We drive to old Delhi in a two-person taxi scooter, through more side streets and back alleys than can be remembered. We walk up too many staircases and corridors. Inside a large room my new very good friend asks me to sit down on the floor.
Steaming hot spiced tea arrives in tall gleaming metal cups. Suddenly two humongous men slip in and sit down, flanking the only door. It is Samson and Obelix. They don’t smile. They don’t speak. My host doesn’t look at them. They are just flies on the wall. Somehow this absence of introduction feels even more ominous. Their inconspicuousness takes over mind.
Samson will cut my throat as easy as nothing. It will take no more than one gesture from his master to sic Obelix on me, breaking my brittle Danish neck like a twig between his huge hands. These two monsters will feel no hate for me. They won’t even frown. The famous Indian equanimity is anchored in their bones. This makes the finale: the twenty years of the Danish incarnation; the endless, boring hours in school; the inheritance from my mother spent on the ticket to India; and all the wishes to learn the Dharma in India and Nepal—all of this—is sucked into my mind’s black hole in Old Delhi.
I wonder where this Danish body can be disappeared. Eaten by rats and dogs in a damp cellar? Chopped up and served as mutton curry to non-vegetarian hippies? Who will ever know? Who will care? How could I be so stupid? Are all Danish people dumb like this?
“You must drink tea while it’s hot,” he says, the well-mannered traitor. Indeed. A convict has the right to enjoy a last cup of tea before execution. I agree with him; the tea is quite good.
“You have some things you want to give me?” This again is not a question.
He grins, more a sneer than a smile, revealing yellow stained teeth, like a wolf trying to ingratiate itself to a lam. I see grime on his collar; the sleeve is dusty and wrinkled. In his eyes a mixture of greed and joy, like a child. Like any human child.
After all, he just wants “some things”. Not my body snuffed out and away from this earth, leaving the bones to bleach under the scorching Indian sun. And not the entire existence of I who tried to erase it daily in zazen, unsuccessfully.

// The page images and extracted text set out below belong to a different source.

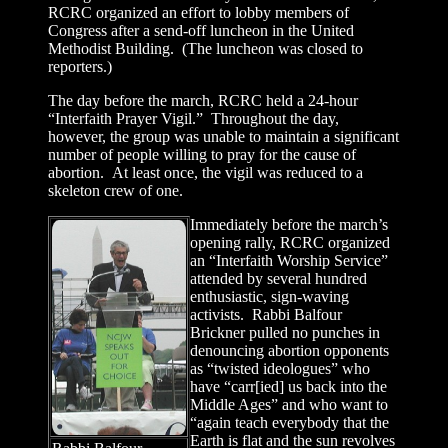
RCRC organized an effort to lobby members of
Congress after a send-off luncheon in the United
Methodist Building. (The luncheon was closed to
reporters.)
The day before the march, RCRC held a 24-hour
“Interfaith Prayer Vigil.” Throughout the day,
however, the group was unable to maintain a significant
number of people willing to pray for the cause of
abortion. At least once, the vigil was reduced to a
skeleton crew of one.
Immediately before the march’s
opening rally, RCRC organized
an “Interfaith Worship Service”
attended by several hundred
enthusiastic, sign-waving
activists. Rabbi Balfour
Brickner pulled no punches in
denouncing abortion opponents
as “twisted ideologues” who
have “carr[ied] us back into the
Middle Ages” and who want to
“again teach everybody that the
Earth is flat and the sun revolves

And was at not me who several years back convinced my father’s wife to help me cart off my own things collected since childhood and place them on walls here and there along the streets in my hometown for other people to take, if they so preferred? Am I still attached to “some things”? (Of cause I was, but I was still in the habit of pretending to be unattached.) I look over at my backpack. The gracious host nods at it and Samson jumps up and carries it over to us with two fingers, strengthened from snapping stupid Scandinavian necks.
Perhaps Prince Traitor and I can make a pact. A trade of base matter to which the human’s heart entwines itself, in exchange for a life. I’m not sure if my feeling is empathy or cunning. A gentle appreciation for this opportunity. What are my two most treasured items here?

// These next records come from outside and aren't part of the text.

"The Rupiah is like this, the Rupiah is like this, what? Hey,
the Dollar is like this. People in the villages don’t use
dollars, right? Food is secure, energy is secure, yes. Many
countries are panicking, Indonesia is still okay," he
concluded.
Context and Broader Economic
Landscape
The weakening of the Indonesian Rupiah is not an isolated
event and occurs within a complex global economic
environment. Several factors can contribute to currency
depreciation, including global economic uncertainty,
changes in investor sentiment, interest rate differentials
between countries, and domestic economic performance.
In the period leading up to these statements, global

“This is a cashmere sweater,” I say. My last girlfriend gave it to me. She also broke my heart. I divorce this painful reminder. “And here is a finely crafted knife from Finland. I would like you to have them both.” The bodhisattva is now defenseless.

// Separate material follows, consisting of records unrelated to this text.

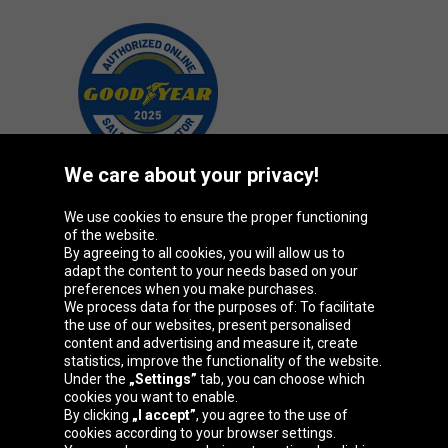
We care about your privacy!
We use cookies to ensure the proper functioning
Oponeo Group
of the website.
By agreeing to all cookies, you will allow us to
adapt the content to your needs based on your
preferences when you make purchases.
We process data for the purposes of: To facilitate
Belgique
Česká
Deutschland
Éire
the use of our websites, present personalised
republika
content and advertising and measure it, create
statistics, improve the functionality of the website.
Under the
„Settings”
tab, you can choose which
cookies you want to enable.
España
France
Italia
Magyarország
By clicking
„I accept”
, you agree to the use of
cookies according to your browser settings.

Surprise and gratitude flickers behind his eyes and are gone. Appeasement has been transacted. We carry on conversation as if nothing has happened. His uncles are making fine Persian carpets, employing childrens’ delicate fingers for low or no pay. I hear that it’s a good business. We are friends; I’m just visiting for a cup of tea, like on any other day.
Back on the street near the railroad station, I look at my watch. Two hours and a small eternity have passed since I met my Indian teacher at Connaught Circus. The Danish ego has danced once more his to-be-or-not-to-be tango in the charnel ground of Old Delhi. My luggage feels much lighter.